Task requirements:
A: From the article on presidential candidates with brain implants, extract everything from "What if you" down to "in the world?".
B: Which groups of people does the article on presidential candidates with brain implants say are being helped by micro-computers and brain implants? List them.
C: According to the article on presidential candidates with brain implants, in how many states have driver-less, autonomous cars been legalized?

Selected passage:
What if you could cast your vote today for a presidential candidate whose memory was proven and guaranteed to be 20 times sharper than yours or mine?
Who was smooth as glass in making decisions during a crisis?
A candidate whose encyclopedic mind sorted and sifted facts, data and figures like a computer, easily allowing him or her to formulate and propose the best, clearest and most promising solutions?
Alas, such a candidate does not exist.
“In a future presidential election, would you vote for a candidate who had neural implants that helped optimize his or her alertness and functionality during a crisis?” writes David Ewing Duncan in The New York Times last Saturday.
Sounds freaky, right? But wouldn’t it be unethical and immoral not to vote for such qualities — even if they are artificial — in the person to occupy the most important seat of power in the world?
“Would you vote for a commander-in-chief who wasn’t equipped with such a device?” Duncan asks.
It’s blurring, fellow citizens, this line between what’s human and what is not. Thanks to micro-computers and brain implants, the deaf are hearing, the blind are seeing and the paralyzed are moving. Or, at least, the technology is advancing that will allow them to, says Duncan.
The brave new world of the 21st century is coming and will best be characterized by the growing influence of artificial intelligence in our daily lives. (Look no farther than the nearest “smart” phone).
Driver-less, autonomous cars have been legalized in three states. Drones are being used in military and domestic law enforcement operations.

Dataset rows:

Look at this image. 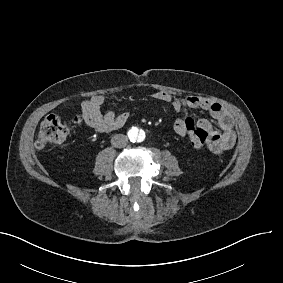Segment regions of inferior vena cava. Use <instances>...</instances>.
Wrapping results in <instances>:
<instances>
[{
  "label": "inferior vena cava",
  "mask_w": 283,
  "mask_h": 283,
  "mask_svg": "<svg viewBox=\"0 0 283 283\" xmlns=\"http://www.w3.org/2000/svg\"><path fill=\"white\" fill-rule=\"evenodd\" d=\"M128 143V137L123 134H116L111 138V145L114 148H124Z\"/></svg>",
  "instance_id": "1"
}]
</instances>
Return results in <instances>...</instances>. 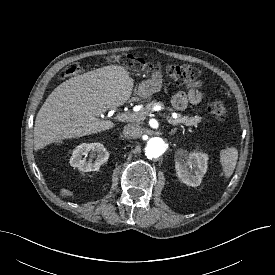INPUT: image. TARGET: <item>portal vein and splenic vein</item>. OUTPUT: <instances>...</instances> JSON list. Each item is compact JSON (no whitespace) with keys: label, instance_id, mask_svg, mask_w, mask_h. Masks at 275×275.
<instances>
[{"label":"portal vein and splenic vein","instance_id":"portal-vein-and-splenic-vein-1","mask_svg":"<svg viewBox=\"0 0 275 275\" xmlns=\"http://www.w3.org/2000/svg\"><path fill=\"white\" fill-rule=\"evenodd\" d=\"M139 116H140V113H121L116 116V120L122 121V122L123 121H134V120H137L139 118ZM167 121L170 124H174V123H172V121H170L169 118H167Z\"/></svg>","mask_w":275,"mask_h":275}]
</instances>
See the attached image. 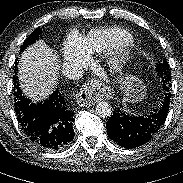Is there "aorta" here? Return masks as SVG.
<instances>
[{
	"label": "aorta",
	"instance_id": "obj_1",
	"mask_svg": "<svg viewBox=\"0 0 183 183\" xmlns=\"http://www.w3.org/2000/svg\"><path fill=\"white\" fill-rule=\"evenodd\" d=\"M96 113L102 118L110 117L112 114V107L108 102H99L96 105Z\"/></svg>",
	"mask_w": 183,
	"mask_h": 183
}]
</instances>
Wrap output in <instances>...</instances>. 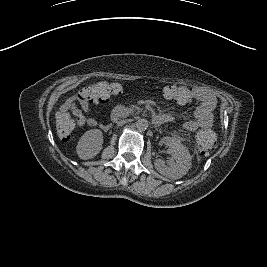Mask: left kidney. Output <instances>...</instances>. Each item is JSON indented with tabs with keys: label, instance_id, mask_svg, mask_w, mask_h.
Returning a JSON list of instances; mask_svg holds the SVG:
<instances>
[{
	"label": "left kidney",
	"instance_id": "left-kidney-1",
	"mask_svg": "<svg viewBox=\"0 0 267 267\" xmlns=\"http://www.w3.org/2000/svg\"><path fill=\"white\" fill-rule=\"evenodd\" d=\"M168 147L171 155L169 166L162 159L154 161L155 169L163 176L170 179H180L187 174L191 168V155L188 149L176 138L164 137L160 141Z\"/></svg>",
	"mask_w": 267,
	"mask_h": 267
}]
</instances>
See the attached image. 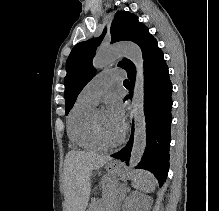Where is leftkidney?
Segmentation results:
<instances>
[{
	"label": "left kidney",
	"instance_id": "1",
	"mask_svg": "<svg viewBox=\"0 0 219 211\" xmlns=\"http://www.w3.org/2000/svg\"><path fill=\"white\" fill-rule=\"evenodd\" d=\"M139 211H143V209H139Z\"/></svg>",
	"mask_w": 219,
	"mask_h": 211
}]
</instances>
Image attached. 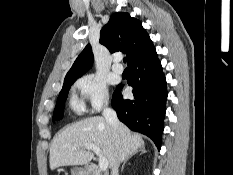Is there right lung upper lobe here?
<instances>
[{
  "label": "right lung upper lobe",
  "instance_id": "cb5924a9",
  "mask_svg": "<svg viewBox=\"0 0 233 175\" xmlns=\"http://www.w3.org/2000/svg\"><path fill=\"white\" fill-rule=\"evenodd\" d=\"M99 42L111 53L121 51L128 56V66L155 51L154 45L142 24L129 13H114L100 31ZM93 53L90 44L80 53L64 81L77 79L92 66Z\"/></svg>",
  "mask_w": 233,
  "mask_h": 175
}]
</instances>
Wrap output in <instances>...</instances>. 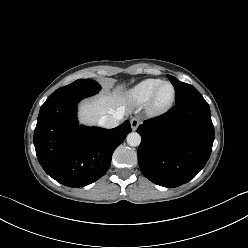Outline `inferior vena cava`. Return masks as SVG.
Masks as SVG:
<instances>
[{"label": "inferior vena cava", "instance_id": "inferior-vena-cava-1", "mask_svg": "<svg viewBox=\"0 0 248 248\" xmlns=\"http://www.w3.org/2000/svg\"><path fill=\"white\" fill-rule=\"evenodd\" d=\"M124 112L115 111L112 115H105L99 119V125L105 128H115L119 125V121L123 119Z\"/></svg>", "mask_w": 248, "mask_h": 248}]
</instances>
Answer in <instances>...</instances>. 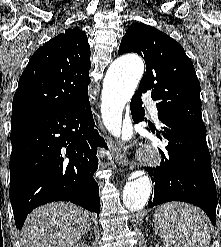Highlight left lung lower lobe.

Results of the exercise:
A:
What if you could cast your vote today for a presidential candidate whose memory was proven and guaranteed to be 20 times sharper than yours or mine?
Who was smooth as glass in making decisions during a crisis?
A candidate whose encyclopedic mind sorted and sifted facts, data and figures like a computer, easily allowing him or her to formulate and propose the best, clearest and most promising solutions?
Alas, such a candidate does not exist.
“In a future presidential election, would you vote for a candidate who had neural implants that helped optimize his or her alertness and functionality during a crisis?” writes David Ewing Duncan in The New York Times last Saturday.
Sounds freaky, right? But wouldn’t it be unethical and immoral not to vote for such qualities — even if they are artificial — in the person to occupy the most important seat of power in the world?

B:
The deaf
The blind
The paralyzed

C: Three states.